Rant February 6, 2012 at 10:36 am

Hi Mike,

Haven’t seen the full ruling yet. Not sure who that protected witness would be. I don’t think it was Michael Ashenden, though. Sounds like it might have been someone else. Strange aspect to the case. But, given the rules, the case was only about the positive result in 2010. Other allegations, if they had merit, would have to be addressed in one or more different cases. Not allowing the testimony was the right decision, based on WADA’s own rules.

Jeff February 6, 2012 at 1:19 pm

edit of my previous post:
Looks like it is effectively a ~1year ban, rather than the ~6 months I mistakenly quoted earlier.
CAS fixed the start date of the 2 year sanction as January 25, 2011.

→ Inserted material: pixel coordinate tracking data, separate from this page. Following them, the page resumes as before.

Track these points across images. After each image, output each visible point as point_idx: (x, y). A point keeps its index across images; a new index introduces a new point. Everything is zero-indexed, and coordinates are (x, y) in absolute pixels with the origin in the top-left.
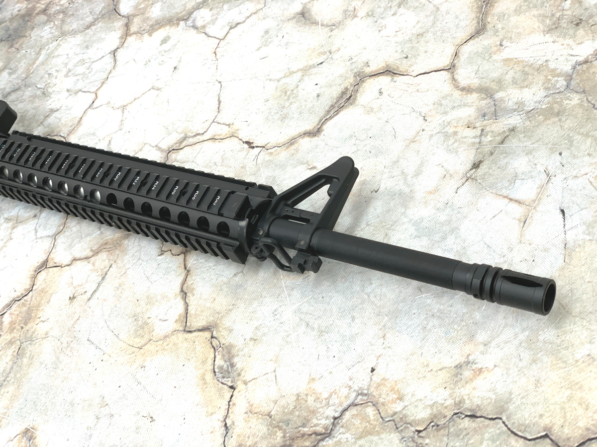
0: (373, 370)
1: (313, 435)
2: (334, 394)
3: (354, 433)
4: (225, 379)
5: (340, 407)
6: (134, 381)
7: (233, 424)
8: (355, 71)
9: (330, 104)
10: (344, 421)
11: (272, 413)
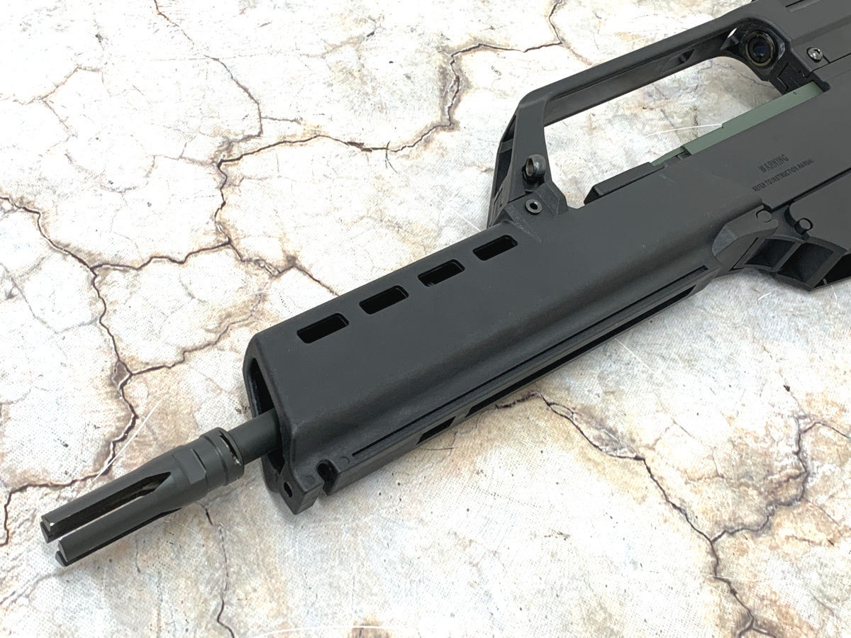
0: (788, 389)
1: (791, 480)
2: (769, 427)
3: (831, 461)
4: (619, 451)
5: (790, 439)
6: (484, 494)
7: (683, 501)
8: (433, 45)
9: (435, 88)
10: (809, 452)
11: (720, 471)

Here is a link to the full CAS Arbitral Award:

Further on Saxo Bank:
They will need to tread lightly if they would like to keep their current license. UCI may suspend their license for at least 2 reasons.

One reason being their highest profile rider has been sanctioned for doping. While I place little faith that the ruling is legitimate and fully understand Contador was riding for Team Astana when the violation occurred, I believe that will matter little to UCI should the “governing body” choose to suspend the team.

Secondly, and while I have not done the math because UCI makes it difficult or impossible to calculate their licensing criteria formula, it is likely Saxo Bank does not retroactively qualify for their license when Contador’s points, earned from January 25, 2011 forward, are subtracted.

No shortage of UCI slight of hand opportunities with retroactive licensing and results finagling. “I call that UCI Results Management”.